§ Requirement
Reproduce the material below only from the line with "Guia Definitivo de" to the line with "blijven houden, dichtbij", both included, keeping each line exact and dropping the pictures.
START Material provided
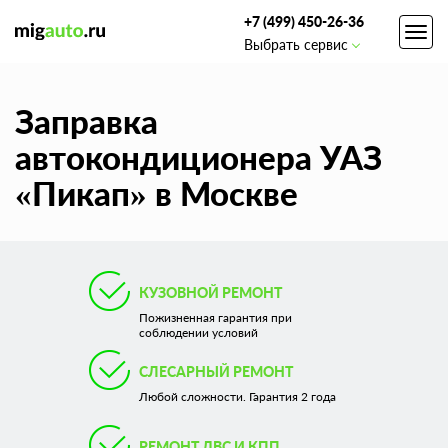
+7 (499) 450-26-36
Toggl
Выбрать сервис
navig
Заправка
автокондиционера УАЗ
«Пикап» в Москве
КУЗОВНОЙ РЕМОНТ
Пожизненная гарантия при
соблюдении условий
СЛЕСАРНЫЙ РЕМОНТ
Любой сложности. Гарантия 2 года
РЕМОНТ ДВС И КПП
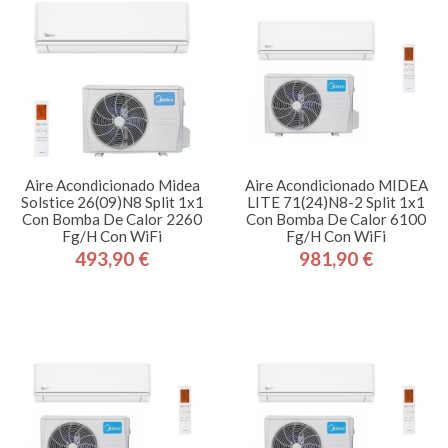
Aire Acondicionado Midea
Aire Acondicionado MIDEA
Solstice 26(09)N8 Split 1x1
LITE 71(24)N8-2 Split 1x1
Con Bomba De Calor 2260
Con Bomba De Calor 6100
Fg/h Con WiFi
Fg/h Con WiFi
493,90 €
981,90 €
Precio
Precio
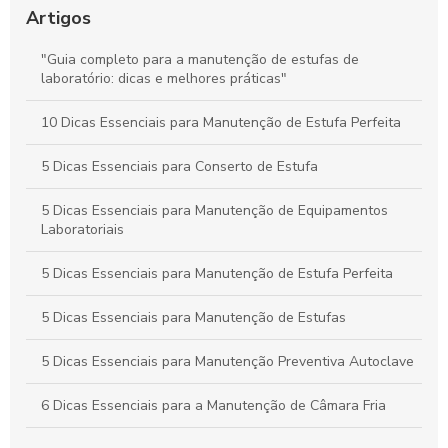
Assistência Técnica Especializada para Câmaras Climáticas
Artigos
em São Paulo: O Que Você Precisa Saber
"Guia completo para a manutenção de estufas de
Guia Definitivo para Manutenção Eficaz do Ultracongelador
laboratório: dicas e melhores práticas"
Industrial
10 Dicas Essenciais para Manutenção de Estufa Perfeita
Guia Definitivo de Assistência Técnica para Câmaras
Climáticas em São Paulo: Dicas e Soluções Completas
5 Dicas Essenciais para Conserto de Estufa
5 Dicas Essenciais para Manutenção de Equipamentos
Laboratoriais
5 Dicas Essenciais para Manutenção de Estufa Perfeita
5 Dicas Essenciais para Manutenção de Estufas
5 Dicas Essenciais para Manutenção Preventiva Autoclave
6 Dicas Essenciais para a Manutenção de Câmara Fria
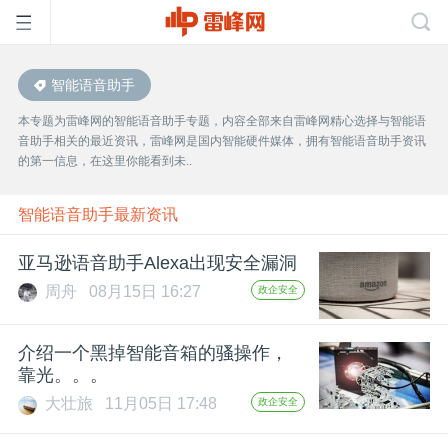
智能语音助手
首
本专题为雷峰网的智能语音助手专题，内容全部来自雷峰网精心选择与智能语
音助手相关的最近资讯，雷峰网是国内智能硬件媒体，拥有智能语音助手资讯
页
的第一信息，在这里你能看到未..
雷
智能语音助手最新资讯
亚马逊语音助手Alexa出现安全漏洞
峰
周舟
08月15日 16:27
政企安全
网
介绍一个黑掉智能音箱的骚操作，
靠光。。。
公
大壮旅
11月05日 17:48
政企安全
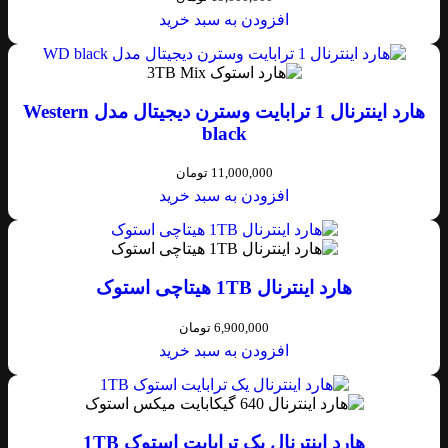
افزودن به سبد خرید
هارد اینترنال 1 ترابایت وسترن دیجیتال مدل Western
black
11,000,000
تومان
افزودن به سبد خرید
هارد اینترنال 1TB هیتاچی استوک
6,900,000
تومان
افزودن به سبد خرید
هارد اینترنال یک ترابایت استوک 1TB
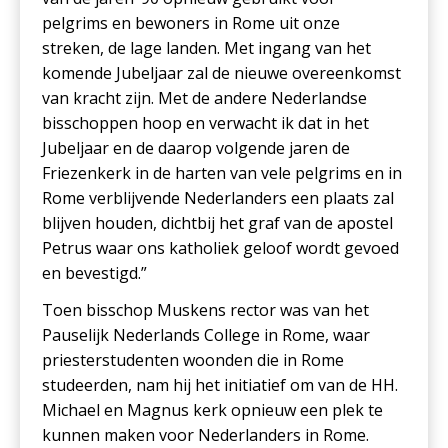
pelgrims en bewoners in Rome uit onze
streken, de lage landen. Met ingang van het
komende Jubeljaar zal de nieuwe overeenkomst
van kracht zijn. Met de andere Nederlandse
bisschoppen hoop en verwacht ik dat in het
Jubeljaar en de daarop volgende jaren de
Friezenkerk in de harten van vele pelgrims en in
Rome verblijvende Nederlanders een plaats zal
blijven houden, dichtbij het graf van de apostel
Petrus waar ons katholiek geloof wordt gevoed
en bevestigd.”
Toen bisschop Muskens rector was van het
Pauselijk Nederlands College in Rome, waar
priesterstudenten woonden die in Rome
studeerden, nam hij het initiatief om van de HH.
Michael en Magnus kerk opnieuw een plek te
kunnen maken voor Nederlanders in Rome.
END Material provided
§ Your response
Guia Definitivo de Assistência Técnica para Câmaras
Climáticas em São Paulo: Dicas e Soluções Completas
5 Dicas Essenciais para Conserto de Estufa
5 Dicas Essenciais para Manutenção de Equipamentos
Laboratoriais
5 Dicas Essenciais para Manutenção de Estufa Perfeita
5 Dicas Essenciais para Manutenção de Estufas
5 Dicas Essenciais para Manutenção Preventiva Autoclave
6 Dicas Essenciais para a Manutenção de Câmara Fria
智能语音助手
首
本专题为雷峰网的智能语音助手专题，内容全部来自雷峰网精心选择与智能语
音助手相关的最近资讯，雷峰网是国内智能硬件媒体，拥有智能语音助手资讯
页
的第一信息，在这里你能看到未..
雷
智能语音助手最新资讯
亚马逊语音助手Alexa出现安全漏洞
峰
周舟
08月15日 16:27
政企安全
网
介绍一个黑掉智能音箱的骚操作，
靠光。。。
公
大壮旅
11月05日 17:48
政企安全
افزودن به سبد خرید
هارد اینترنال 1 ترابایت وسترن دیجیتال مدل Western
black
11,000,000
تومان
افزودن به سبد خرید
هارد اینترنال 1TB هیتاچی استوک
6,900,000
تومان
افزودن به سبد خرید
هارد اینترنال یک ترابایت استوک 1TB
pelgrims en bewoners in Rome uit onze
streken, de lage landen. Met ingang van het
komende Jubeljaar zal de nieuwe overeenkomst
van kracht zijn. Met de andere Nederlandse
bisschoppen hoop en verwacht ik dat in het
Jubeljaar en de daarop volgende jaren de
Friezenkerk in de harten van vele pelgrims en in
Rome verblijvende Nederlanders een plaats zal
blijven houden, dichtbij het graf van de apostel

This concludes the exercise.